TO-DO ITEM >>
Locate every line in the records below that contains the string "jobs", and copy each of those lines in full.

EXTRACTED RECORDS >>
__________

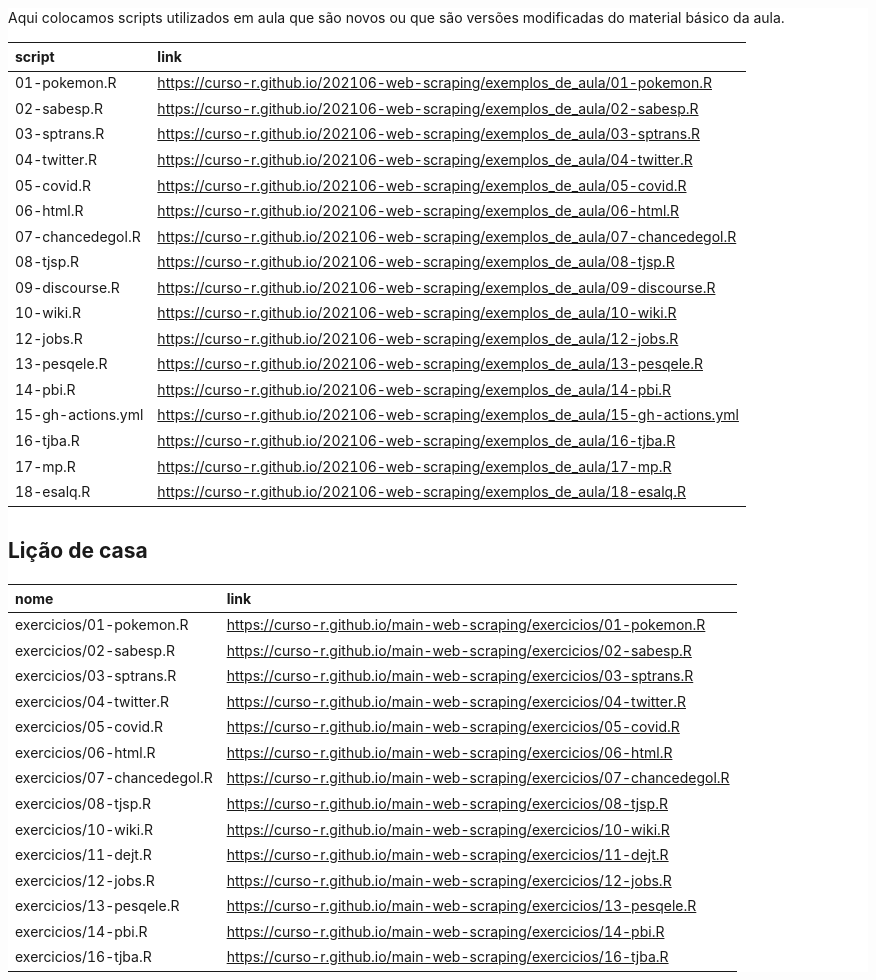 Aqui colocamos scripts utilizados em aula que são novos ou que são
versões modificadas do material básico da aula.

| script            | link                                                                               |
|:------------------|:-----------------------------------------------------------------------------------|
| 01-pokemon.R      | <https://curso-r.github.io/202106-web-scraping/exemplos_de_aula/01-pokemon.R>      |
| 02-sabesp.R       | <https://curso-r.github.io/202106-web-scraping/exemplos_de_aula/02-sabesp.R>       |
| 03-sptrans.R      | <https://curso-r.github.io/202106-web-scraping/exemplos_de_aula/03-sptrans.R>      |
| 04-twitter.R      | <https://curso-r.github.io/202106-web-scraping/exemplos_de_aula/04-twitter.R>      |
| 05-covid.R        | <https://curso-r.github.io/202106-web-scraping/exemplos_de_aula/05-covid.R>        |
| 06-html.R         | <https://curso-r.github.io/202106-web-scraping/exemplos_de_aula/06-html.R>         |
| 07-chancedegol.R  | <https://curso-r.github.io/202106-web-scraping/exemplos_de_aula/07-chancedegol.R>  |
| 08-tjsp.R         | <https://curso-r.github.io/202106-web-scraping/exemplos_de_aula/08-tjsp.R>         |
| 09-discourse.R    | <https://curso-r.github.io/202106-web-scraping/exemplos_de_aula/09-discourse.R>    |
| 10-wiki.R         | <https://curso-r.github.io/202106-web-scraping/exemplos_de_aula/10-wiki.R>         |
| 12-jobs.R         | <https://curso-r.github.io/202106-web-scraping/exemplos_de_aula/12-jobs.R>         |
| 13-pesqele.R      | <https://curso-r.github.io/202106-web-scraping/exemplos_de_aula/13-pesqele.R>      |
| 14-pbi.R          | <https://curso-r.github.io/202106-web-scraping/exemplos_de_aula/14-pbi.R>          |
| 15-gh-actions.yml | <https://curso-r.github.io/202106-web-scraping/exemplos_de_aula/15-gh-actions.yml> |
| 16-tjba.R         | <https://curso-r.github.io/202106-web-scraping/exemplos_de_aula/16-tjba.R>         |
| 17-mp.R           | <https://curso-r.github.io/202106-web-scraping/exemplos_de_aula/17-mp.R>           |
| 18-esalq.R        | <https://curso-r.github.io/202106-web-scraping/exemplos_de_aula/18-esalq.R>        |

## Lição de casa

| nome                        | link                                                                      |
|:----------------------------|:--------------------------------------------------------------------------|
| exercicios/01-pokemon.R     | <https://curso-r.github.io/main-web-scraping/exercicios/01-pokemon.R>     |
| exercicios/02-sabesp.R      | <https://curso-r.github.io/main-web-scraping/exercicios/02-sabesp.R>      |
| exercicios/03-sptrans.R     | <https://curso-r.github.io/main-web-scraping/exercicios/03-sptrans.R>     |
| exercicios/04-twitter.R     | <https://curso-r.github.io/main-web-scraping/exercicios/04-twitter.R>     |
| exercicios/05-covid.R       | <https://curso-r.github.io/main-web-scraping/exercicios/05-covid.R>       |
| exercicios/06-html.R        | <https://curso-r.github.io/main-web-scraping/exercicios/06-html.R>        |
| exercicios/07-chancedegol.R | <https://curso-r.github.io/main-web-scraping/exercicios/07-chancedegol.R> |
| exercicios/08-tjsp.R        | <https://curso-r.github.io/main-web-scraping/exercicios/08-tjsp.R>        |
| exercicios/10-wiki.R        | <https://curso-r.github.io/main-web-scraping/exercicios/10-wiki.R>        |
| exercicios/11-dejt.R        | <https://curso-r.github.io/main-web-scraping/exercicios/11-dejt.R>        |
| exercicios/12-jobs.R        | <https://curso-r.github.io/main-web-scraping/exercicios/12-jobs.R>        |
| exercicios/13-pesqele.R     | <https://curso-r.github.io/main-web-scraping/exercicios/13-pesqele.R>     |
| exercicios/14-pbi.R         | <https://curso-r.github.io/main-web-scraping/exercicios/14-pbi.R>         |
| exercicios/16-tjba.R        | <https://curso-r.github.io/main-web-scraping/exercicios/16-tjba.R>        |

__________

SOLUTION TO THIS EXERCISE >>
| 12-jobs.R         | <https://curso-r.github.io/202106-web-scraping/exemplos_de_aula/12-jobs.R>         |
| exercicios/12-jobs.R        | <https://curso-r.github.io/main-web-scraping/exercicios/12-jobs.R>        |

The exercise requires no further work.